## [WHAT THIS TASK INVOLVES]
Output every line of text in the material below without changing a character, and leave the pictures out of your answer.

[Records excerpted from a collection]

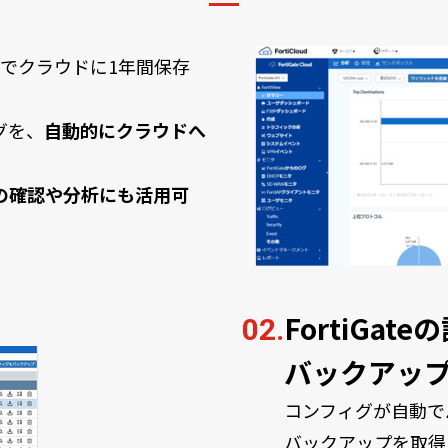
でクラウドに1年間保存
ログを、
自動的にクラウドへ
の確認や分析にも活用可
FortiGa
02.
バックアッ
コンフィグが自動で
バックアップを取得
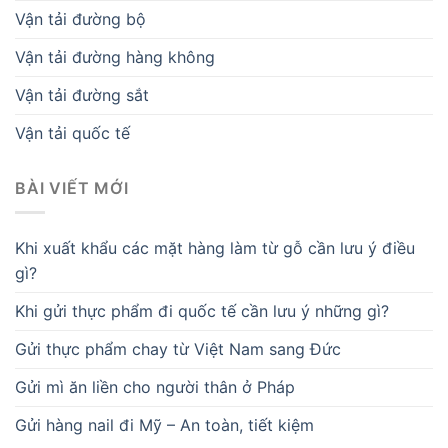
Vận tải đường bộ
Vận tải đường hàng không
Vận tải đường sắt
Vận tải quốc tế
BÀI VIẾT MỚI
Khi xuất khẩu các mặt hàng làm từ gỗ cần lưu ý điều
gì?
Khi gửi thực phẩm đi quốc tế cần lưu ý những gì?
Gửi thực phẩm chay từ Việt Nam sang Đức
Gửi mì ăn liền cho người thân ở Pháp
Gửi hàng nail đi Mỹ – An toàn, tiết kiệm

## [RESPONSE]
でクラウドに1年間保存
ログを、
自動的にクラウドへ
の確認や分析にも活用可
FortiGa
02.
バックアッ
コンフィグが自動で
バックアップを取得
Vận tải đường bộ
Vận tải đường hàng không
Vận tải đường sắt
Vận tải quốc tế
BÀI VIẾT MỚI
Khi xuất khẩu các mặt hàng làm từ gỗ cần lưu ý điều
gì?
Khi gửi thực phẩm đi quốc tế cần lưu ý những gì?
Gửi thực phẩm chay từ Việt Nam sang Đức
Gửi mì ăn liền cho người thân ở Pháp
Gửi hàng nail đi Mỹ – An toàn, tiết kiệm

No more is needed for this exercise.